How to do model I/O with files
Baseten supports a wide variety of file-based I/O approaches. These examples show our recommendations for working with files during model inference, whether local or remote, public or private, in the Truss or in your invocation code.
Files as input
Example: Send a file with JSON-serializable content
The Truss CLI has a -f
flag to pass file input. If you’re using the API endpoint via Python, get file contents with the standard f.read()
function.
truss predict -f input.json
Example: Send a file with non-serializable content
The -f
flag for truss predict
only applies to JSON-serializable content. For other files, like the audio files required by MusicGen Melody, the file content needs to be base64 encoded before it is sent.
import urllib3
model_id = ""
# Read secrets from environment variables
baseten_api_key = os.environ["BASETEN_API_KEY"]
# Open a local file
with open("mymelody.wav", "rb") as f: # mono wav file, 48khz sample rate
# Convert file contents into JSON-serializable format
encoded_data = base64.b64encode(f.read())
encoded_str = encoded_data.decode("utf-8")
# Define the data payload
data = {"prompts": ["happy rock" "energetic EDM", "sad jazz"], "melody": encoded_str, "duration": 8}
# Make the POST request
response = requests.post(url, headers=headers, data=data)
resp = urllib3.request(
"POST",
# Endpoint for production deployment, see API reference for more
f"https://model-{model_id}.api.baseten.co/production/predict",
headers={"Authorization": f"Api-Key {baseten_api_key}"},
json=data
)
data = resp.json()["data"]
# Save output to files
for idx, clip in enumerate(data):
with open(f"clip_{idx}.wav", "wb") as f:
f.write(base64.b64decode(clip))
Example: Send a URL to a public file
Rather than encoding and serializing a file to send in the HTTP request, you can instead write a Truss that takes a URL as input and loads the content in the preprocess()
function.
Here’s an example from Whisper in the model library.

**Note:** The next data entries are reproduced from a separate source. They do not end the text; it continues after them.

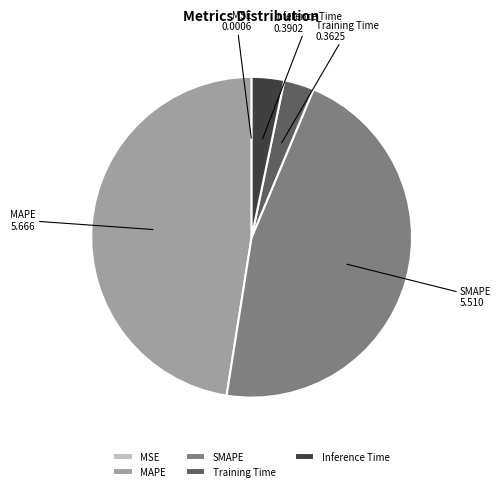

Between Inference Time and SMAPE, which is larger?

SMAPE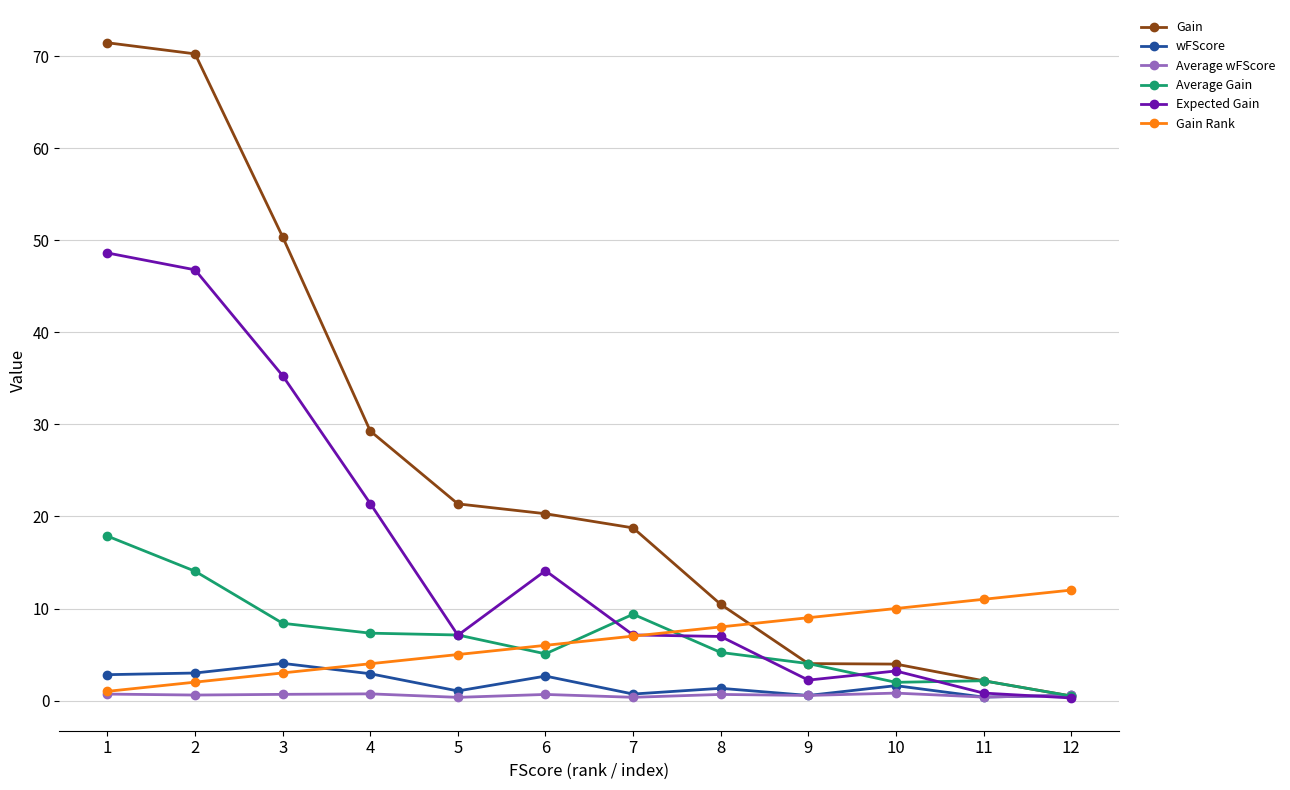

What is the difference between the Average Gain values at 3 and 1?

9.5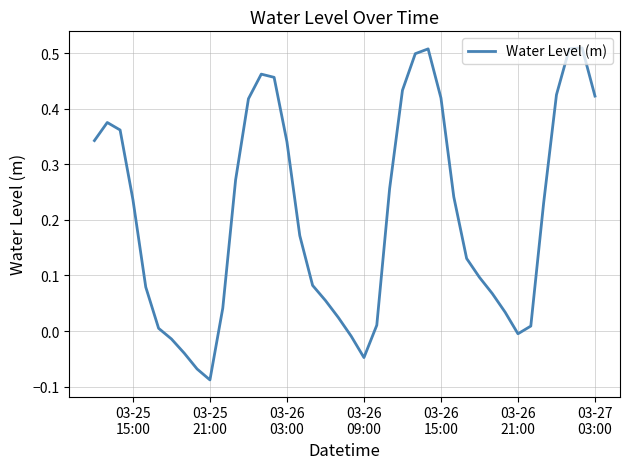

What is the difference between the maximum and minimum values?

0.6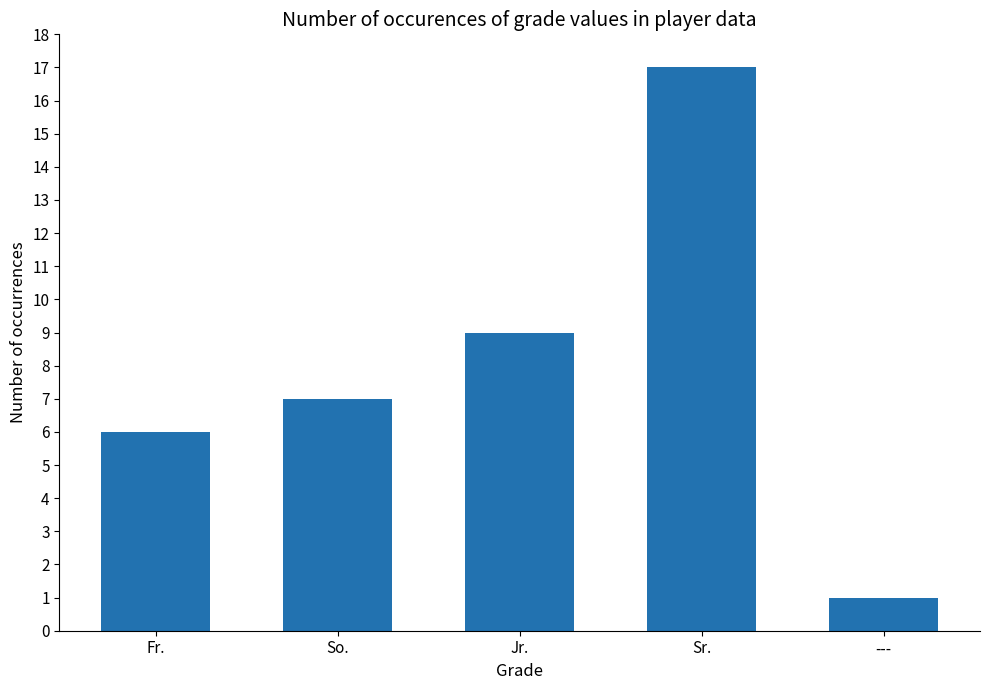

What is the ratio of the value at Jr. to the value at Sr.?

0.5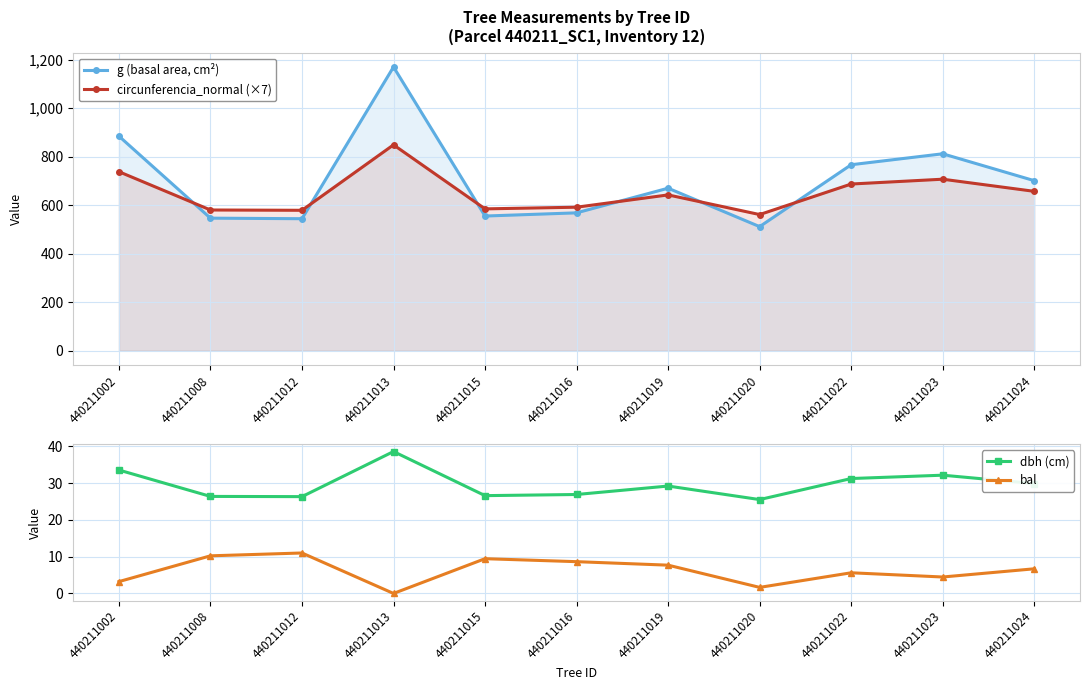

What is the value of the bal point at the 8th from the left?

1.6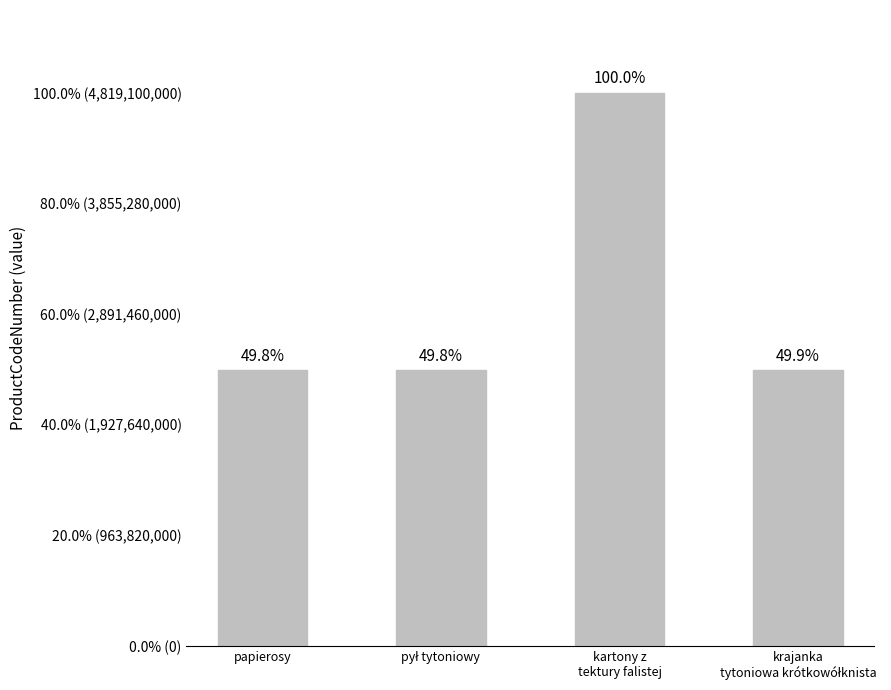

What is the ratio of the value at krajanka
tytoniowa krótkowółknista to the value at papierosy?

1.0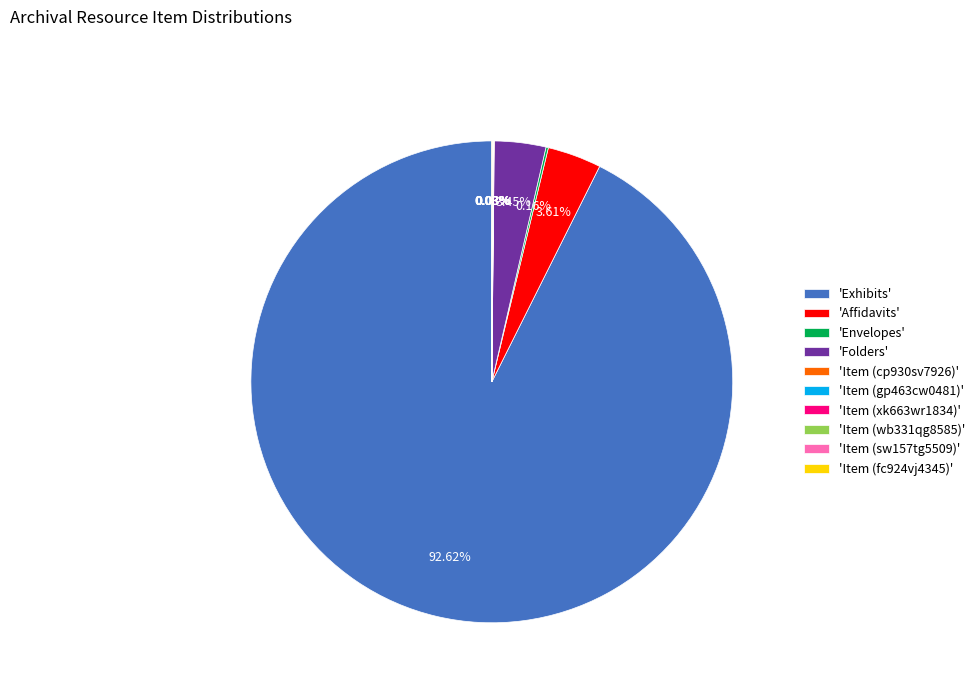

Which slice is the largest?

'Exhibits'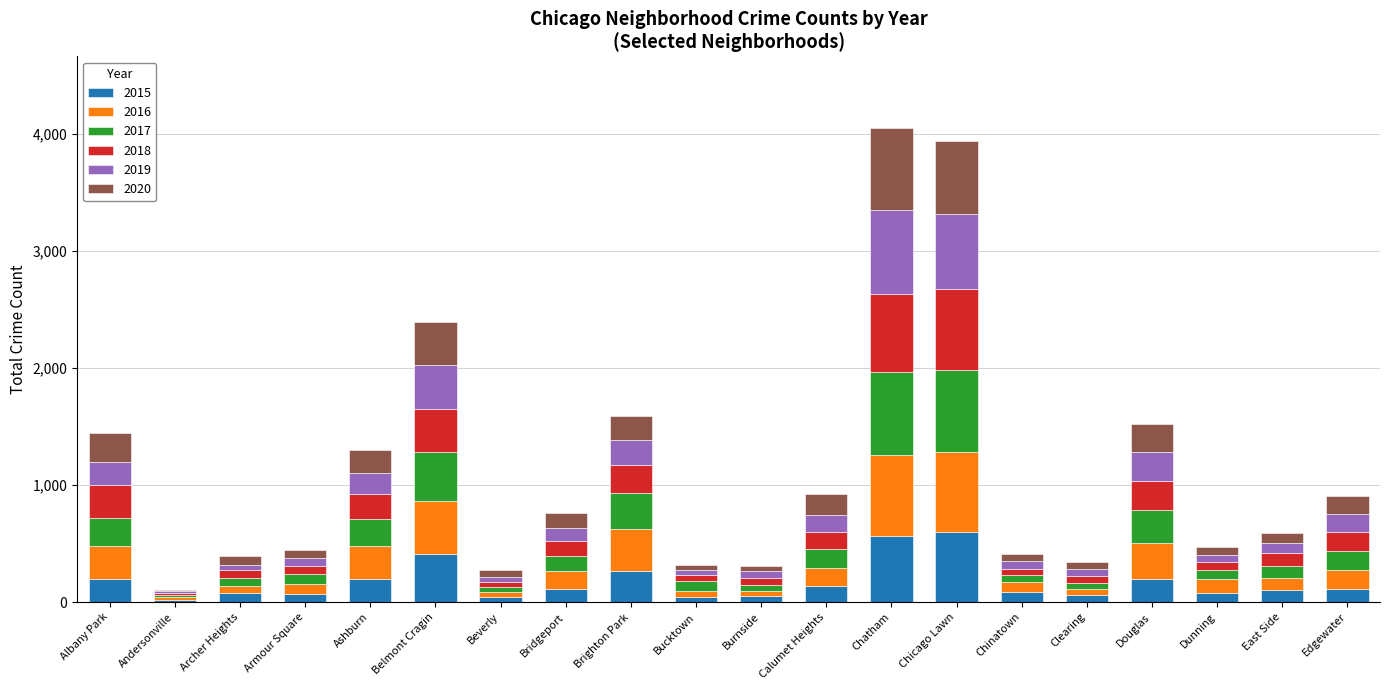

Are the bars grouped side by side (vs. stacked)?

No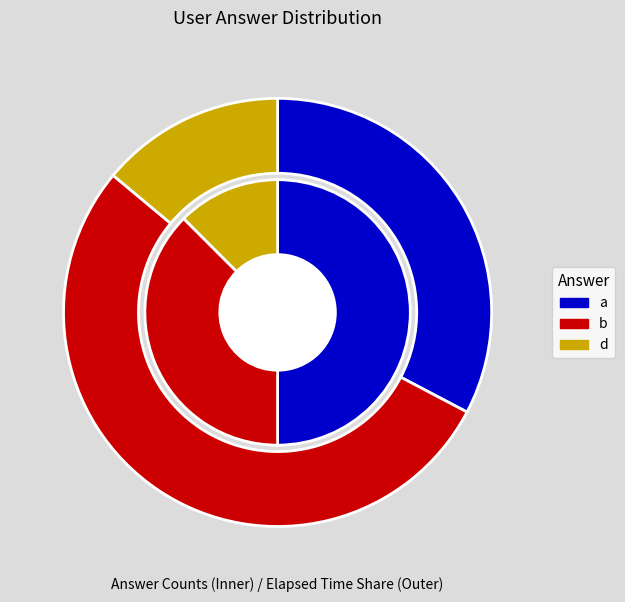

To the nearest percent, what is the average slice percentage?

33%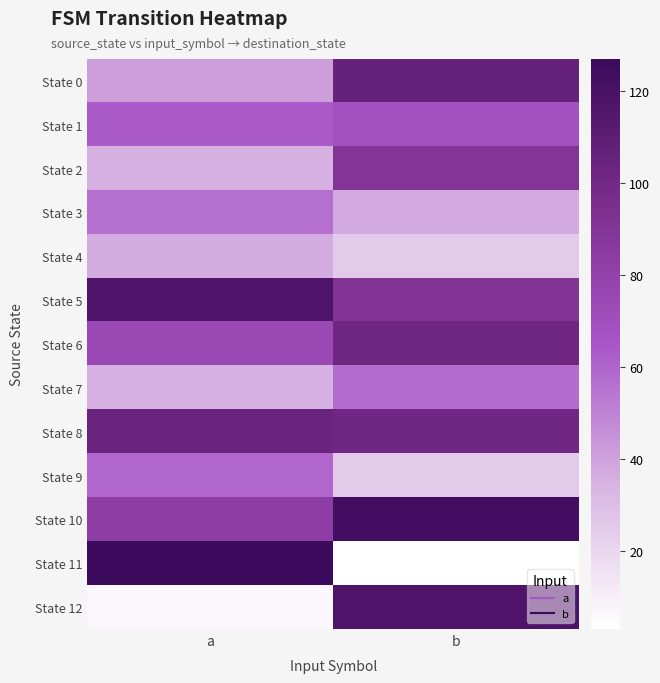

Which series has the largest total across all categories?

State 5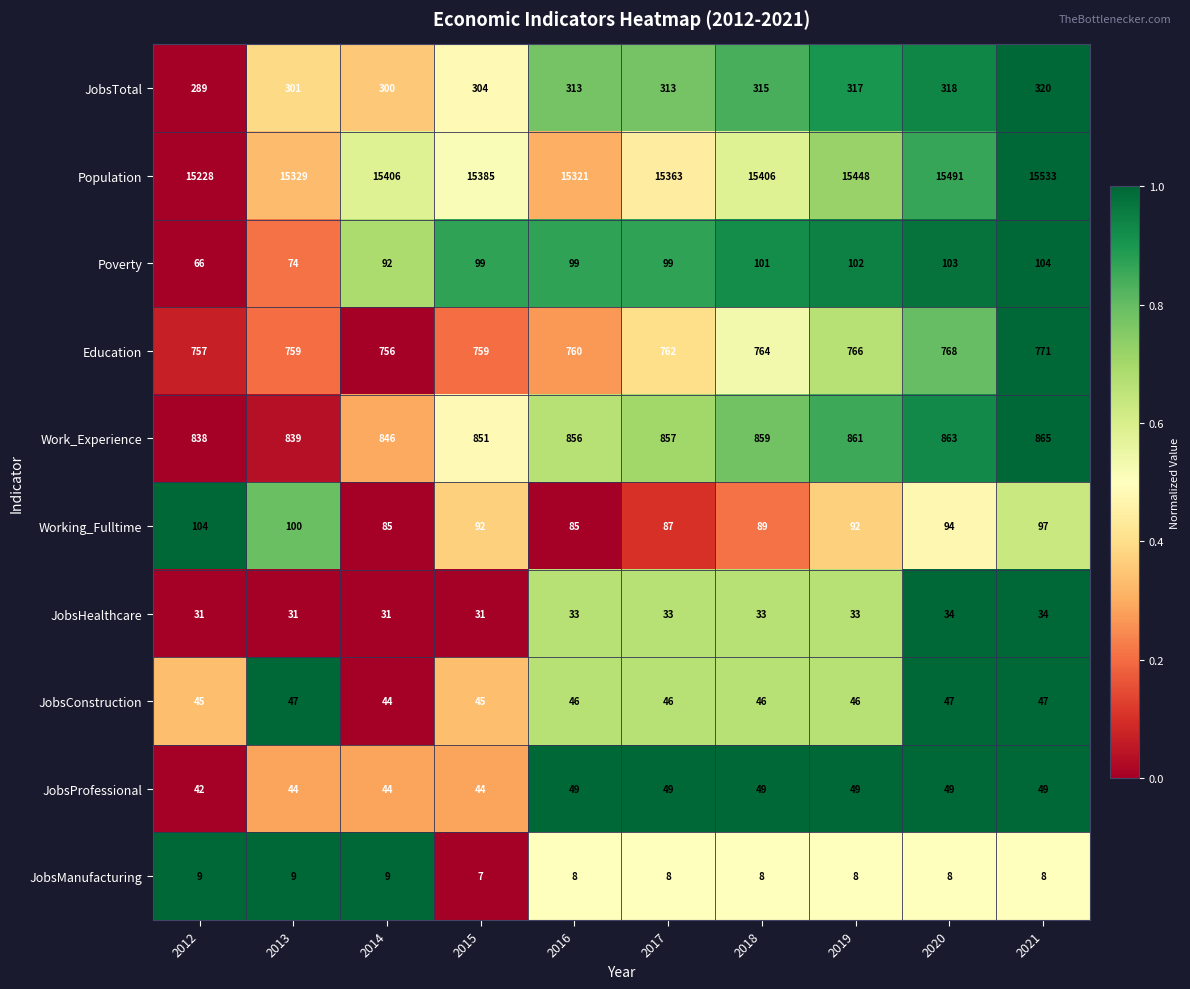

Which category has the highest value in the Working_Fulltime series?

2012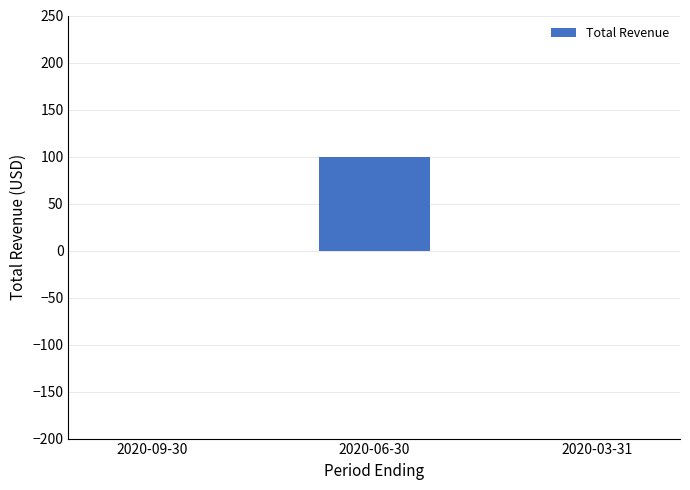

What is the greatest value displayed?

100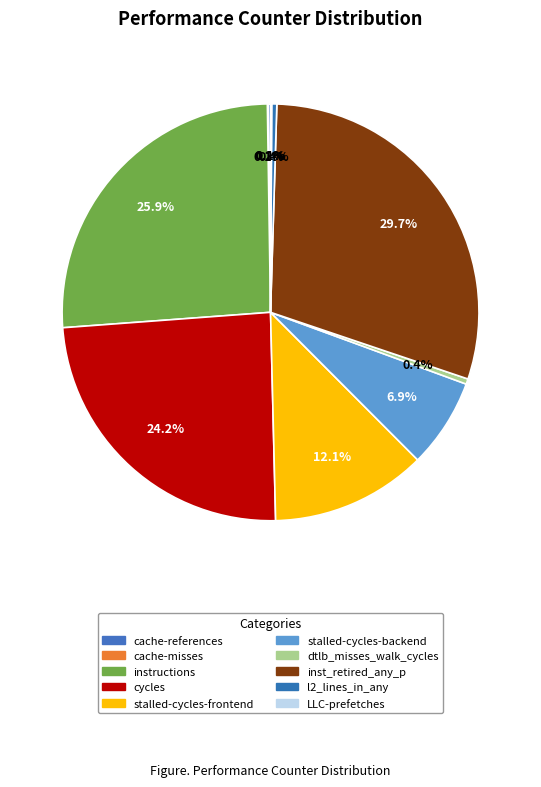

Approximately how many times larger is the value at cycles compared to instructions?

0.9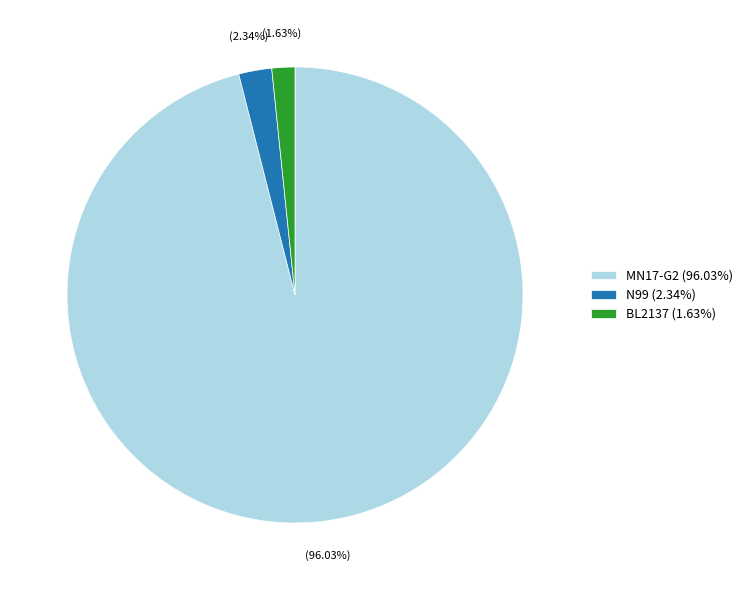

Is there any slice that represents more than half of the pie?

Yes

from tempfile import NamedTemporaryFile
import requests
# Get file content without blocking GPU
def preprocess(self, request):
resp = requests.get(request["url"])
return {"content": resp.content}
# Use file content in model inference
def predict(self, model_input):
with NamedTemporaryFile() as fp:
fp.write(model_input["content"])
result = whisper.transcribe(
self._model,
fp.name,
temperature=0,
best_of=5,
beam_size=5,
)
segments = [
{"start": r["start"], "end": r["end"], "text": r["text"]}
for r in result["segments"]
]
return {
"language": whisper.tokenizer.LANGUAGES[result["language"]],
"segments": segments,
"text": result["text"],
}
Files as output
Example: Save model output to local file
When saving model output to a local file, there’s nothing Baseten-specific about the code. Just use the standard >
operator in bash or file.write()
function in Python to save the model output.
truss predict -d '"Model input!"' > output.json
Output for some models, like image and audio generation models, may need to be decoded before you save it. See how to parse base64 output for detailed examples.